- [Task goal]
Return the data below in full and exactly, except that the pictures are dropped.

Data segment START

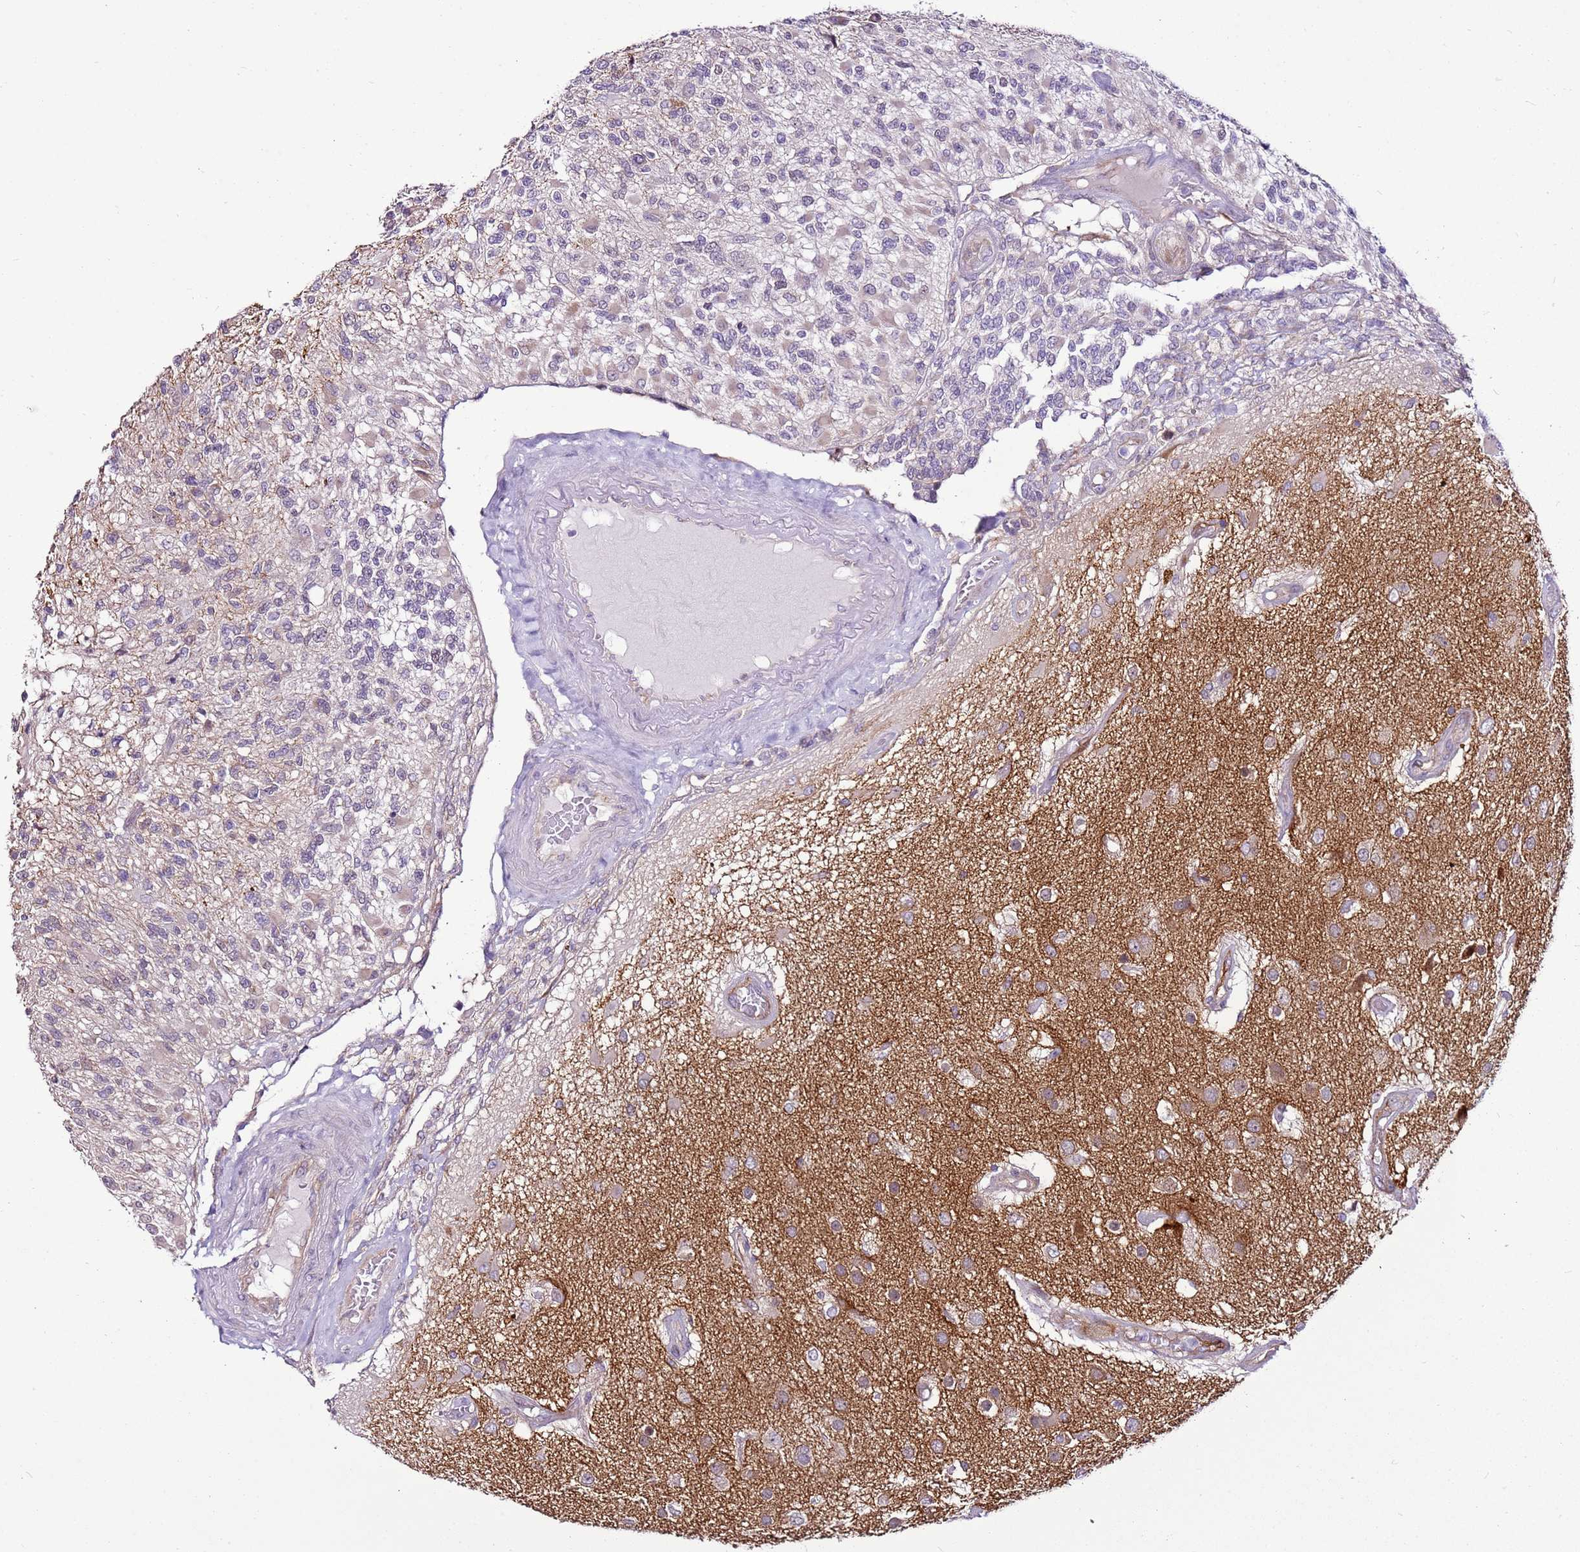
{"staining": {"intensity": "negative", "quantity": "none", "location": "none"}, "tissue": "glioma", "cell_type": "Tumor cells", "image_type": "cancer", "snomed": [{"axis": "morphology", "description": "Glioma, malignant, High grade"}, {"axis": "morphology", "description": "Glioblastoma, NOS"}, {"axis": "topography", "description": "Brain"}], "caption": "A high-resolution image shows immunohistochemistry (IHC) staining of malignant high-grade glioma, which reveals no significant positivity in tumor cells. (DAB (3,3'-diaminobenzidine) immunohistochemistry (IHC) visualized using brightfield microscopy, high magnification).", "gene": "SLC38A5", "patient": {"sex": "male", "age": 60}}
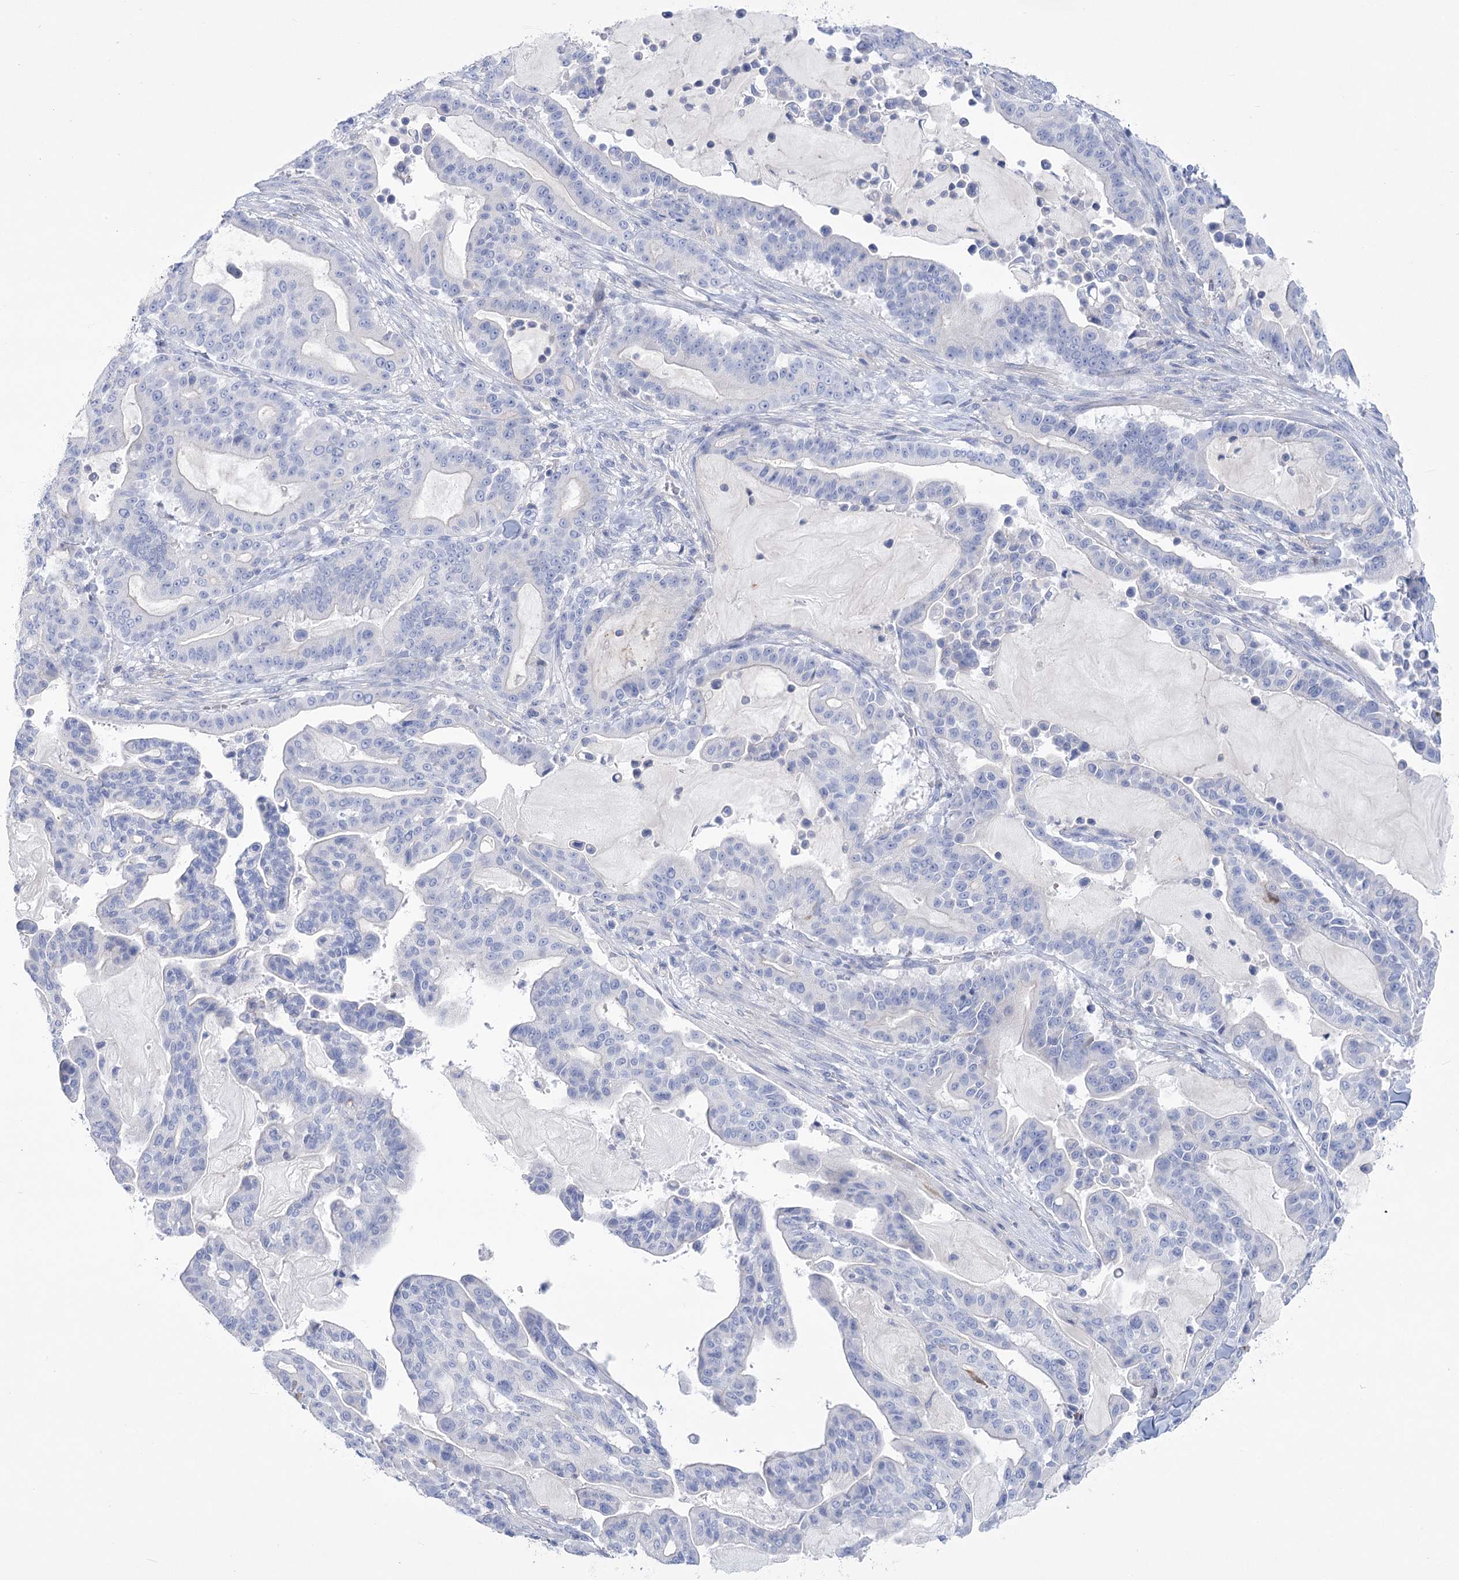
{"staining": {"intensity": "negative", "quantity": "none", "location": "none"}, "tissue": "pancreatic cancer", "cell_type": "Tumor cells", "image_type": "cancer", "snomed": [{"axis": "morphology", "description": "Adenocarcinoma, NOS"}, {"axis": "topography", "description": "Pancreas"}], "caption": "Immunohistochemistry (IHC) of human pancreatic cancer reveals no positivity in tumor cells.", "gene": "PCDHA1", "patient": {"sex": "male", "age": 63}}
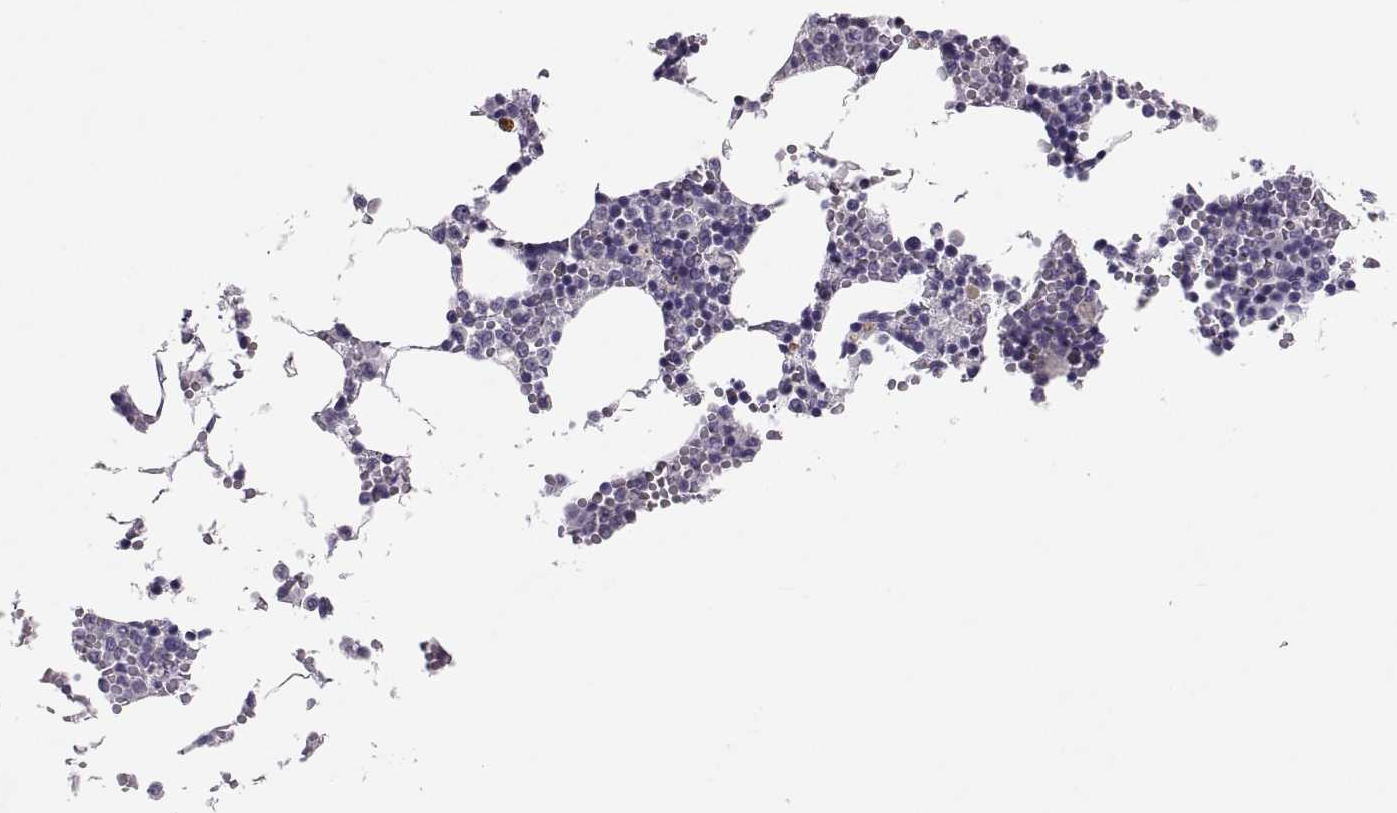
{"staining": {"intensity": "negative", "quantity": "none", "location": "none"}, "tissue": "bone marrow", "cell_type": "Hematopoietic cells", "image_type": "normal", "snomed": [{"axis": "morphology", "description": "Normal tissue, NOS"}, {"axis": "topography", "description": "Bone marrow"}], "caption": "The immunohistochemistry (IHC) histopathology image has no significant expression in hematopoietic cells of bone marrow. Brightfield microscopy of IHC stained with DAB (brown) and hematoxylin (blue), captured at high magnification.", "gene": "SOX21", "patient": {"sex": "female", "age": 64}}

Data segment END

- [Reply to the exercise]
{"staining": {"intensity": "negative", "quantity": "none", "location": "none"}, "tissue": "glioma", "cell_type": "Tumor cells", "image_type": "cancer", "snomed": [{"axis": "morphology", "description": "Glioma, malignant, High grade"}, {"axis": "morphology", "description": "Glioblastoma, NOS"}, {"axis": "topography", "description": "Brain"}], "caption": "A high-resolution image shows immunohistochemistry (IHC) staining of malignant high-grade glioma, which reveals no significant positivity in tumor cells. (DAB (3,3'-diaminobenzidine) immunohistochemistry (IHC) visualized using brightfield microscopy, high magnification).", "gene": "SLC38A5", "patient": {"sex": "male", "age": 60}}
{"staining": {"intensity": "negative", "quantity": "none", "location": "none"}, "tissue": "pancreatic cancer", "cell_type": "Tumor cells", "image_type": "cancer", "snomed": [{"axis": "morphology", "description": "Adenocarcinoma, NOS"}, {"axis": "topography", "description": "Pancreas"}], "caption": "Immunohistochemistry (IHC) of human pancreatic cancer reveals no positivity in tumor cells.", "gene": "PCDHA1", "patient": {"sex": "male", "age": 63}}
{"staining": {"intensity": "negative", "quantity": "none", "location": "none"}, "tissue": "bone marrow", "cell_type": "Hematopoietic cells", "image_type": "normal", "snomed": [{"axis": "morphology", "description": "Normal tissue, NOS"}, {"axis": "topography", "description": "Bone marrow"}], "caption": "The immunohistochemistry (IHC) histopathology image has no significant expression in hematopoietic cells of bone marrow. Brightfield microscopy of IHC stained with DAB (brown) and hematoxylin (blue), captured at high magnification.", "gene": "SOX21", "patient": {"sex": "female", "age": 64}}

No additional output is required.